Langenhagen. Das Gericht berücksichtigte auch seine damalige Lebenssituation.

Vorsätzliche und versuchte Körperverletzung von anderen Besuchern in jeweils mehreren Fällen sowie gegenüber Polizeibeamten Widerstand, Beleidigungen und vorsätzliche Körperverletzung - beim Osterfeuer 2014 am Krähenwinkeler Waldsee hat sich der Angeklagte Z. ziemlich danebenbenommen. „Ich bereue mein Verhalten.
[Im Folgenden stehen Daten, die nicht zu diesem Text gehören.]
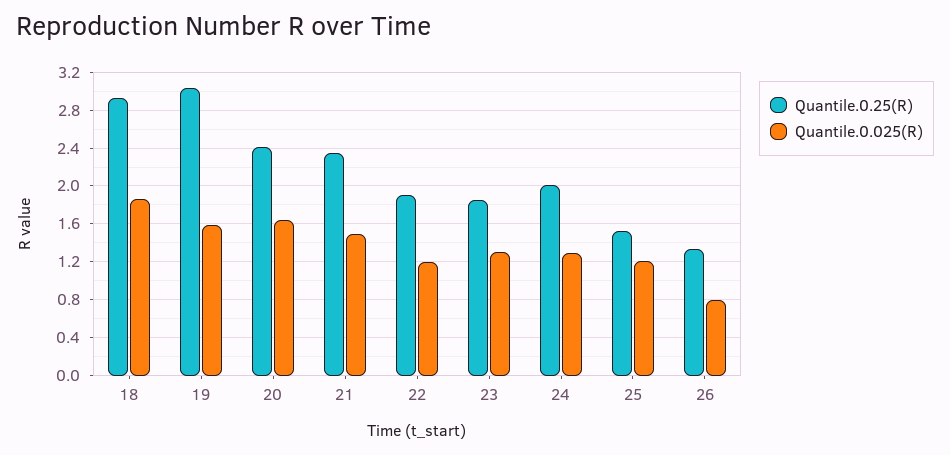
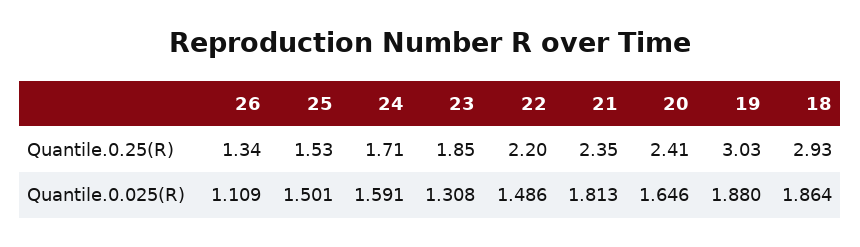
Quantile.0.025(R), 19: 1.6 -> 1.88
Quantile.0.025(R), 21: 1.5 -> 1.813
Quantile.0.25(R), 22: 1.9 -> 2.2
Quantile.0.025(R), 22: 1.2 -> 1.486
Quantile.0.25(R), 24: 2 -> 1.71
Quantile.0.025(R), 24: 1.3 -> 1.591
Quantile.0.025(R), 25: 1.2 -> 1.501
Quantile.0.025(R), 26: 0.8 -> 1.109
Ich stand komplett neben mir und habe viel zu viel getrunken“, sagte der 21-Jährige gestern vor dem Amtsgericht Burgwedel und legte gegenüber Richterin Franziska Vandrey ein Geständnis dieser Taten ab.

Die Strafe: Der junge Mann wird zu einer Ratenzahlung von 600 Euro verurteilt, das Geld kommt einer sozialen Einrichtung zugute. Außerdem erhält er einen Bewährungshelfer. Er darf sich während einer Zeit von zwei Jahren keine weiteren Verfehlungen leisten. „Denn sonst sehen wir Sie hier wieder, und das wollen wir ja nicht“, sagte Vandrey.

Die Richterin wandte das Jugendstrafrecht an. Denn Z., der zum Tatzeitpunkt 19 Jahre alt war, galt in ihren Augen aufgrund einer instabilen Familiensituation als noch nicht gefestigt im Leben stehender Heranwachsender. Strafmildernd wirkte sich zudem aus, dass der Angeklagte ein Geständnis abgelegt hat sowie die Tatsache, dass er in den vergangenen drei Jahren nur noch wegen Beleidigung und Leistungserschleichung aufgefallen war - sein Strafenkatalog aus den Jahren 2011 und 2012 gibt etwas mehr her.

Beim Osterfeuer 2014 hatte der stark alkoholisierte (1,53 Promille) und unter dem Einfluss berauschender Mittel stehende Z. einer jungen Frau mittels eines Ellenbogenschlags eine Kehlkopfprellung zugeführt, eine andere Frau zu Boden geschubst. Einem der verständigten Polizeibeamten führte er eine Schädelprellung zu und beleidigte ihn mehrfach obszön.